Relacionamos el movimiento Maker con un tema que tratamos asiduamente en nuestro blog: los paisajes urbanos y el disfrute de las ciudades para realizar deportes y sentirse bien. Los proyectos DIY de los Makers han dado como resultado rampas y tubos de skateboarding que son disfrutados por jóvenes de las principales metrópolis.

El Makerspace de Tenerife

Habíamos hablado en su día del Makerspace de Madrid, con una exhaustiva entrevista y un reportaje fotográfico, gracias a los que os explicábamos cuáles eran las iniciativas que llevan a cabo en la capital. Recientemente se ha inaugurado el Makerspace de Tenerife, cuyo principal objetivo es convertirse en la punta de la reindustrialización local. Al formar parte de su entusiasta grupo de personas, podrás acceder a corte láser, soldadura, corte de madera, impresión digital, etc, mientras apoyas proyectos locales con fines sociales.

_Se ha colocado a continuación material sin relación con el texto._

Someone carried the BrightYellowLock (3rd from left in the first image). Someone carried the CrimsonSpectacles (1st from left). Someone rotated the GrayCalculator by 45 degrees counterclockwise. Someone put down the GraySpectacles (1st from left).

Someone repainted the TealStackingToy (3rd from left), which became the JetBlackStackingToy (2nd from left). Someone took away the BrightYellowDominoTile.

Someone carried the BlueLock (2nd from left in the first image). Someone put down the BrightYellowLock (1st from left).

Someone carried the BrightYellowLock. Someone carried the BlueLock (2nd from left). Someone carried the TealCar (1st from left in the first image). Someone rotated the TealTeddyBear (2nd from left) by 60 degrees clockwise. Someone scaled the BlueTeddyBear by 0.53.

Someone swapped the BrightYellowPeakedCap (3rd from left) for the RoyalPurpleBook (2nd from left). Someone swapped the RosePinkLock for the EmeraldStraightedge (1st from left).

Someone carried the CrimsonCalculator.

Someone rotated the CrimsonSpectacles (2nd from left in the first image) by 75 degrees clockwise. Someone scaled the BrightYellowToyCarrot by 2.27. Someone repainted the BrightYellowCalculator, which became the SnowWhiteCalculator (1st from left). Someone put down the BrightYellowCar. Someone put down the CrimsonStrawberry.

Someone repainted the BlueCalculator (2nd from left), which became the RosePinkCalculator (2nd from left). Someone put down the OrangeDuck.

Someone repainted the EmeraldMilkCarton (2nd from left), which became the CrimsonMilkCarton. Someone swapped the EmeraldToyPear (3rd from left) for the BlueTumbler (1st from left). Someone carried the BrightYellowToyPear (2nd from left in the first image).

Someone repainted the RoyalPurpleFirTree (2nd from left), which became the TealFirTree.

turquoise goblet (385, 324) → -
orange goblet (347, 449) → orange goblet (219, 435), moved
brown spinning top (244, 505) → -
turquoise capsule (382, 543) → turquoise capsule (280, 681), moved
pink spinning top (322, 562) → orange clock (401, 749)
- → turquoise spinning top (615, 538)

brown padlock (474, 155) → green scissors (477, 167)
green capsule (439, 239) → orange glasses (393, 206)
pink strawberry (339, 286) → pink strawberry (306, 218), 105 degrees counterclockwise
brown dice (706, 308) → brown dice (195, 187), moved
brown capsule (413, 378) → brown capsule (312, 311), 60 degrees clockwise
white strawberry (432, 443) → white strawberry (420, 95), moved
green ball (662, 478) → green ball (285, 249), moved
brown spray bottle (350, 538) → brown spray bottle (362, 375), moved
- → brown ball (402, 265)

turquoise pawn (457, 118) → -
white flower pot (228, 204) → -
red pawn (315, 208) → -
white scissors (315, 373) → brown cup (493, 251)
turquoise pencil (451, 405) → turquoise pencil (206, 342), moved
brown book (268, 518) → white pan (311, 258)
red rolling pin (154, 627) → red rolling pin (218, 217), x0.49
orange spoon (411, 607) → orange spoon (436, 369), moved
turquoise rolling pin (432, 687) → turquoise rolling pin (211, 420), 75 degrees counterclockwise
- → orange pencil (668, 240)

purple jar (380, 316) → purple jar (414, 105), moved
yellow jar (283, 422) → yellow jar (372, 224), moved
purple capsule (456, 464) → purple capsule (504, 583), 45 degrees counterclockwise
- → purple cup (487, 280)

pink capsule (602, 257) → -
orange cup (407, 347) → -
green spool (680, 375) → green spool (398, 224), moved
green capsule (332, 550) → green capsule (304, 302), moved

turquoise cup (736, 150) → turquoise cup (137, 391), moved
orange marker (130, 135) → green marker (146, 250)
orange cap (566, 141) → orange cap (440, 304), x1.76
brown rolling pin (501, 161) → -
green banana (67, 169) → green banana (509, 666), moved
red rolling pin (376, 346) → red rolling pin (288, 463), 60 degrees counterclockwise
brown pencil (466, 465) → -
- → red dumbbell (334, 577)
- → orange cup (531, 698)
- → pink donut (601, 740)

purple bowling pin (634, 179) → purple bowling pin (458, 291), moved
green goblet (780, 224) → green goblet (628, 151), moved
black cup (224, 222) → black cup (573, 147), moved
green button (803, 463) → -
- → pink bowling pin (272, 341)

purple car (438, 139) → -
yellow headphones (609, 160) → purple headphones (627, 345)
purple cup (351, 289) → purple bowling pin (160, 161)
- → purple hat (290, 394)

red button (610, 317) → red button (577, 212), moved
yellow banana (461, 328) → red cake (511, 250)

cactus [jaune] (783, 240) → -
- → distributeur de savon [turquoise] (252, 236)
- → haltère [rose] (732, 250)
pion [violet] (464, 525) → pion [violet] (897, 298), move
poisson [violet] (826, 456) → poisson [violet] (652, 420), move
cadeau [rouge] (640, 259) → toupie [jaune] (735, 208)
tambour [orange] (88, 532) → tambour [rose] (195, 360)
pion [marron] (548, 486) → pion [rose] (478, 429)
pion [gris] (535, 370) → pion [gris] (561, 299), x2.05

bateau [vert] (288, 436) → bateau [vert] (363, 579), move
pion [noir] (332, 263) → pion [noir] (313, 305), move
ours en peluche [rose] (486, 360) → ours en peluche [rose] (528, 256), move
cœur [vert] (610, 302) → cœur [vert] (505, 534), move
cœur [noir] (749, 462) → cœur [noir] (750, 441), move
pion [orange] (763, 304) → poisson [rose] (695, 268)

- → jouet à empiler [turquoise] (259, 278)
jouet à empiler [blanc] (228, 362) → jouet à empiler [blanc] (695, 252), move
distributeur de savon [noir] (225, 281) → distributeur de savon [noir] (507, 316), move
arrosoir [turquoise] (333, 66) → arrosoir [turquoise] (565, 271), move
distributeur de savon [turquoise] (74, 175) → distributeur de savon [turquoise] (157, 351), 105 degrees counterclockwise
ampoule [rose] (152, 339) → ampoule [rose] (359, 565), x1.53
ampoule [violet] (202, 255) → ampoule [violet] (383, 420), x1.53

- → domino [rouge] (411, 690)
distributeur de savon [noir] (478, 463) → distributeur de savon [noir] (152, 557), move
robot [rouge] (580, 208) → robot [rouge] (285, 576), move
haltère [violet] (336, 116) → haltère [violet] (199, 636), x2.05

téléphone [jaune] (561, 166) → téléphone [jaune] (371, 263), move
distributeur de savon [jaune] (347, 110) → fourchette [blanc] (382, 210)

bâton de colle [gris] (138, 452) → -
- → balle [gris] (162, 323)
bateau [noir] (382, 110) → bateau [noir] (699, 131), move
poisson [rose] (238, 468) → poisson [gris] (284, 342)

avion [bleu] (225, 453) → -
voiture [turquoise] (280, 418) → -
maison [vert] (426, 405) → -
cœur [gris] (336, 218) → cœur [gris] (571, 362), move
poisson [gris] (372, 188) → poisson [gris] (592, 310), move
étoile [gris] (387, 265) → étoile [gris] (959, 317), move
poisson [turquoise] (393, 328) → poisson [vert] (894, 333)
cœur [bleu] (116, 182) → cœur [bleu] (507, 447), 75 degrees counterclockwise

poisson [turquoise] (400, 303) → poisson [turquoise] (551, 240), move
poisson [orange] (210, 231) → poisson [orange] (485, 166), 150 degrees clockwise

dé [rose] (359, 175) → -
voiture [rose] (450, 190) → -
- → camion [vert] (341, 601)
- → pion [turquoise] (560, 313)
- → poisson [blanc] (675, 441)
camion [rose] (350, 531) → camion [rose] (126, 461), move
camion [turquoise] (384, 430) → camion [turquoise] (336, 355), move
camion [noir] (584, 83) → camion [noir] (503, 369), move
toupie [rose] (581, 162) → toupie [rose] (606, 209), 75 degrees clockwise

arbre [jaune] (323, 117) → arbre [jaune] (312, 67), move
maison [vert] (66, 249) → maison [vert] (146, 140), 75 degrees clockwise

Multi-Ethnic Group of People and Computer Network Concepts

Rehabilitación de espacios públicos

Uno de los aspectos más interesantes del Movimiento Maker es que los ciudadanos se unan para rehabilitar un espacio público que hasta ahora permanecía abandonado o infrautilizado. Uno de los muchos ejemplos que se pueden encontrar en nuestro país es el Campo de la Cebada en Madrid, aunque apreciamos rehabilitaciones de este tipo por todas las capitales europeas y de otros continentes.

The Makery en Bilbao

Como decíamos, cada vez son más los espacios Makers que se pueden encontrar en nuestras ciudades. En Bilbao se acaba de inaugurar The Makery, del Bilbao Berrikuntza Faktoria, un espacio en el que crear y experimentar, con un hincapié especial en el aprendizaje y en el intercambio de conocimientos y de experiencias.

makers en movimiento

El FabCafe de Barcelona

Aunque lleva algo más de un año abierto, el FabCafe de Barcelona vuelve a estar de actualidad por conjugar la posibilidad de utilizar las impresoras 3D que cualquiera de los socios puede utilizar, debido a que una de las ideas que sustentan la filosofía Maker es que muchas más personas podrán arrancar sus proyectos y cumplir sus sueños si no tienen que comenzar por realizar un desembolso para adquirir maquinaria: al compartirla con otros, sus primeros pasos son posibles.